Вероника тоже была в шоке от происшедшего.
– Маринка меня не могла просто так бросить, – причитала девушка, заливаясь слезами. – Она мне все рассказывала, с детства. Мы же росли вместе, как сестры, я на год старше! Она бы ни за что никогда ни с кем от меня не сбежала. Искать ее надо, Стасик, миленький! Беда случилась, сердце чует.
– Цыц! Не каркай, дуреха! – срывался на грубость Киселев. – Накликаешь несчастье!
– Она же ничегошеньки не взяла, кроме сумочки и паспорта, – испуганно бормотала Вероника. – Деньги, вещи – все на месте.
– А паспорт, значит, взяла? Зачем, спрашивается?
– Ну… мы привыкли документы при себе носить. Москва же! Могут остановить, проверить регистрацию.
– Она сказала, куда идет?
– Насчет работы узнавать. Нам позвонили… из тепличного хозяйства. Им работницы в теплицы нужны. Надоело на рынке стоять, да и зарплата там повыше. Правда, ездить далеко, за город, аж в Зеленую Рощу.
– Что за тепличное хозяйство? Почему мне не сказали?
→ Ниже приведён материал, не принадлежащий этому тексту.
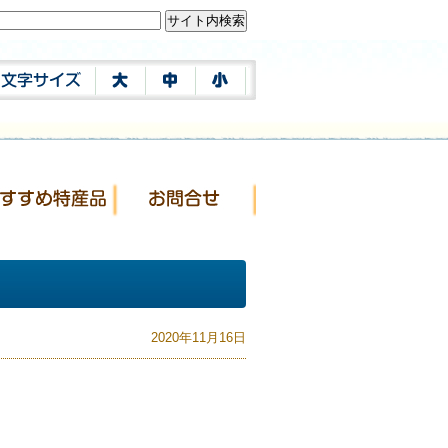
2020年11月16日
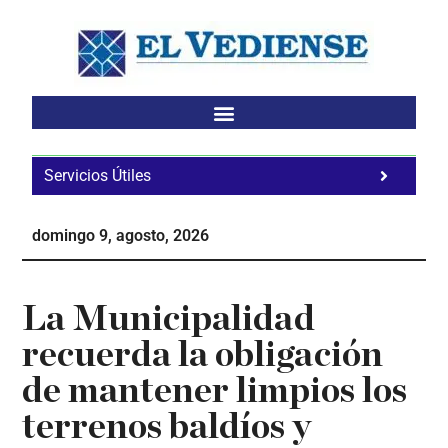
Saltar
Saltar
Saltar
al
a
al
contenido
la
pie
principal
barra
de
lateral
página
principal
Servicios Útiles
Fa
Ho
domingo 9, agosto, 2026
Te
Ne
La Municipalidad
recuerda la obligación
de mantener limpios los
terrenos baldíos y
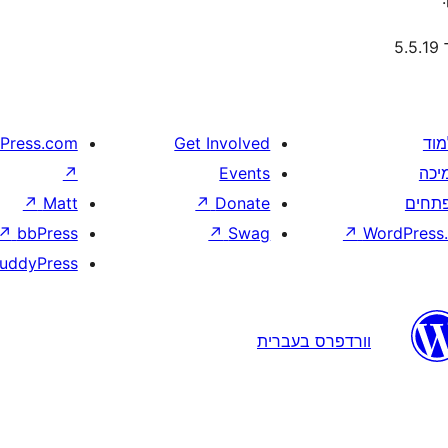
5
מוד
Get Involved
Press.com
יכה
Events
↗
תחים
Donate
↗
Matt
↗
↗
bbPress
↗
Swag
↗
WordPress.
uddyPress
וורדפרס בעברית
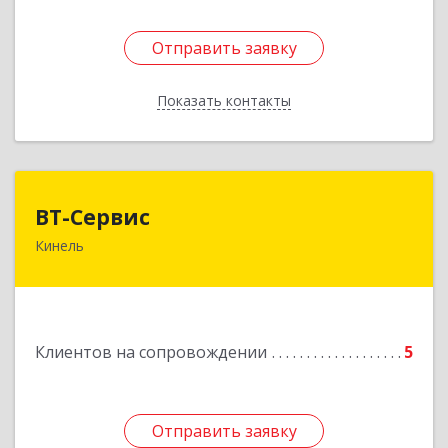
Отправить заявку
Отправить заявку
Показать контакты
Назад
ВТ-Сервис
ВТ-Сервис
Кинель
446436, Самарская обл, Кинель г, Маяковского
ул, дом № 61
Подробнее
Клиентов на сопровождении
5
Отправить заявку
Отправить заявку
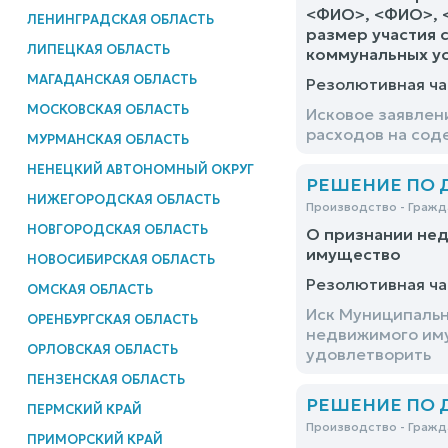
<ФИО>, <ФИО>, <
ЛЕНИНГРАДСКАЯ ОБЛАСТЬ
размер участия 
ЛИПЕЦКАЯ ОБЛАСТЬ
коммунальных ус
МАГАДАНСКАЯ ОБЛАСТЬ
Резолютивная ча
МОСКОВСКАЯ ОБЛАСТЬ
Исковое заявлен
расходов на сод
МУРМАНСКАЯ ОБЛАСТЬ
НЕНЕЦКИЙ АВТОНОМНЫЙ ОКРУГ
РЕШЕНИЕ ПО ДЕ
НИЖЕГОРОДСКАЯ ОБЛАСТЬ
Производство - Гражд
НОВГОРОДСКАЯ ОБЛАСТЬ
О признании не
имущество
НОВОСИБИРСКАЯ ОБЛАСТЬ
Резолютивная ча
ОМСКАЯ ОБЛАСТЬ
Иск Муниципальн
ОРЕНБУРГСКАЯ ОБЛАСТЬ
недвижимого иму
ОРЛОВСКАЯ ОБЛАСТЬ
удовлетворить
ПЕНЗЕНСКАЯ ОБЛАСТЬ
РЕШЕНИЕ ПО ДЕ
ПЕРМСКИЙ КРАЙ
Производство - Гражд
ПРИМОРСКИЙ КРАЙ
– Так… мы объявления в газете нашли: из страховой компании и тепличного хозяйства. Позвонили. Нас пригласили на собеседование. В страховые агенты мы не подошли, а в теплицы обещали взять. «Оставьте свой телефон и ждите», – сказали. Мы и ждали. Да это давно было, еще до «Молоха»! Мы уж забыли, вдруг – звонок: приходите, мол, поговорим об условиях. Маринка поехала, – она в тот день выходная была, – а я на работу пошла. Все… больше я ее не видела. Вечером, поздно уже было… начала по тому телефону звонить, но никто не отвечал.
– Конечно, – сердился Стас. – Ты бы еще среди ночи позвонила! Люди давно домой ушли.
– Я и с утра звонила, – оправдывалась Вероника. – Про Маринку спрашивала. Только она там не появлялась. Не дошла, значит! По дороге что-то случилось…
Господин Киселев не раз перебирал в памяти разговор с Вероникой, но зацепиться было не за что. Он все пересказал сыщику, а тот захотел сам побеседовать с девушкой. Не доверяет? Или привык задавать вопросы непосредственно свидетелю? Свидетелем чего была Вероника Грушина? Их знакомства, их отношений, во-первых; во-вторых, посещения «Молоха»… ну и, в-третьих, именно она видела Марину последней.
«Сыщик прав, что подвергает сомнению мои слова, – думал молодой человек. – Но и от Вероники он большего не узнает».